Report warns of security risk to operation technology

Operational technology (OT) devices used to control industrial equipment are subject to a number of cybersecurity vulnerabilities, according to a new study by Vedere Labs, the research arm of security vendor Forescout.

The study found 56 vulnerabilities in 20 popular OT product lines from providers including Motorola, Siemens and Honeywell, many of which would allow remote code execution.

OT is often designed to prioritise reliability over cybersecurity – unlike information technology (IT) –  however, it is a “growing concern”, according to Vedere Labs, as cyberattacks on OT can be used to disrupt critical national infrastructure.

The data suggests that, if exploited, 14% of the vulnerabilities would allow remote code execution, in which attackers run malicious code on the devices; 38% would allow attackers to steal user credentials; and 21% would enable firmware manipulation.

Since they are presumed to operate in a secure environment, many OT systems lack basic information security precautions, said Forescout’s head of security research Daniel dos Santos.

“Most of the systems that we analysed do not have any signing or integrity checks for the firmware,” dos Santos said in a statement to Tech Monitor. “They also accept firmware updates via the Ethernet network [with] no authentication for this.”

“Put this all together and you have a scenario that allows anybody who interacts with the device to be able to gain remote code execution.”

More than a quarter of the product lines identified as insecure are designed for use in manufacturing, making it the most exposed industry.
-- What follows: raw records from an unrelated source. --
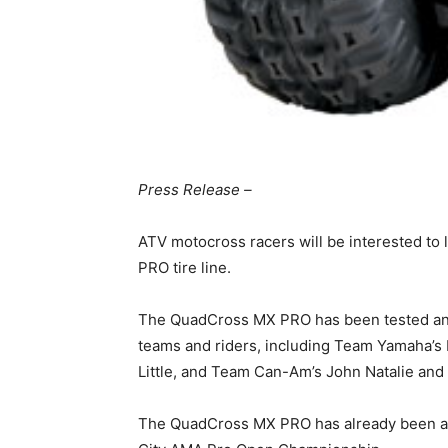
Press Release –
ATV motocross racers will be interested to
PRO tire line.
The QuadCross MX PRO has been tested and 
teams and riders, including Team Yamaha’s
Little, and Team Can-Am’s John Natalie and 
The QuadCross MX PRO has already been a bi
This was followed by healthcare (16%), retail (14%) and government (12%).

Vedere Labs located a number of scenarios in which these vulnerabilities could be exploited with malicious effect. Tampering with manufacturing equipment, for example, could disrupt food or pharmaceutical production. Others include disrupting the energy supply or interfering with building management systems.

While attacks on OT are typically associated with sophisticated, state-backed offensive cybersecurity operations, the research found that many of the vulnerabilities could be easy to exploit. “Reverse engineering a single proprietary protocol took between one day and two man-weeks, while achieving the same for complex, multi-protocol systems took five-to-six man-months.”

“This shows that basic offensive cyber capabilities leading to the development of OT-focused malware or cyberattacks could be developed by a small but skilled team at a reasonable cost,” states the report.

One objective of the study was to encourage OT operators to think more carefully about security. “Only when a company knows which specific devices are insecure can it understand its risks and how to mitigate them,” said dos Santos.

“We need to say not just that [OT is] insecure, but how insecure, what kind of risk management decisions we can take based on that, what kind of risk controls and so on.”

Given the level of vulnerabilities identified, completely eradicating them all will be a lengthy process, Vedere Labs’ report concludes. “Complete protection against OT:ICEFALL requires that vendors address these fundamental issues with changes in device firmware and supported protocols, and that asset owners apply the changes (patches) in their own networks,” added the report. “Realistically, that process will take a very long time.”